Leaving aside the realm to tactics to return to the meat of Reed’s argument, I remain unconvinced. Here, I think, is an argument that reflects the key point of my disagreement with Reed’s analysis:
But we haven’t been able to win anything that a left would want in a long time, longer than most of the Nation‘s ideal readers can remember.
Leaving aside things like DADT repeal, the Ledbetter Act, and the DOJ’s increased action on issues like police brutality and voting rights — none of which are trivial — if comprehensive health care reform that includes a massive, historic expansion of Medicaid isn’t something that “a left would want,” well…I guess we have a very fundamental disagreement about the left should want. This is exactly why the “ACA was a Republican proposal” fallacy is so pernicious — an issue that demonstrates a massive gulf in the priorities between the parties has been used to blur them, in a way that both diminishes the importance of the most important social policy legislation since the Johnson administration and is far, far too kind to the Republican Party.
It’s true that while the ACA is not “neoliberal” it’s also not a total liberal victory; it reflects a compromise between progressives and conservative Democrats. But if the fact that it’s not a total victory is enough to take it out of the left’s win column, none of the New Deal counts either. Forced compromises to achieve progressive goals is far from something new under the sun; until we get a parliamentary system apportioned by population liberal social policy is going to require buying off vested interests, and this isn’t a problem clever tactics or increased labor density will solve.

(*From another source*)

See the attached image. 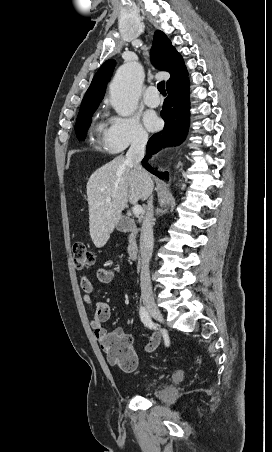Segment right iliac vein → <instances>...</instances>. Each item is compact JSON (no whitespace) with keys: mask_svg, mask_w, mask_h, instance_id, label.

And so I still don’t buy Reed’s argument that the Democratic Party’s “center has moved steadily rightward since Ronald Reagan’s presidency.” It’s instructive that in the response most of his examples of Democratic perfidy come from the Clinton administration, and one of the two prominent examples from the Obama era is a case where Reid and Pelosi stopped something from happening. On education policy, granted, Reed is on more solid ground, but if the argument is that Obama/Reid/Pelosi is supposed to make me nostalgic for Carter/Byrd/O’Neill, I’m going to have to continue to demur.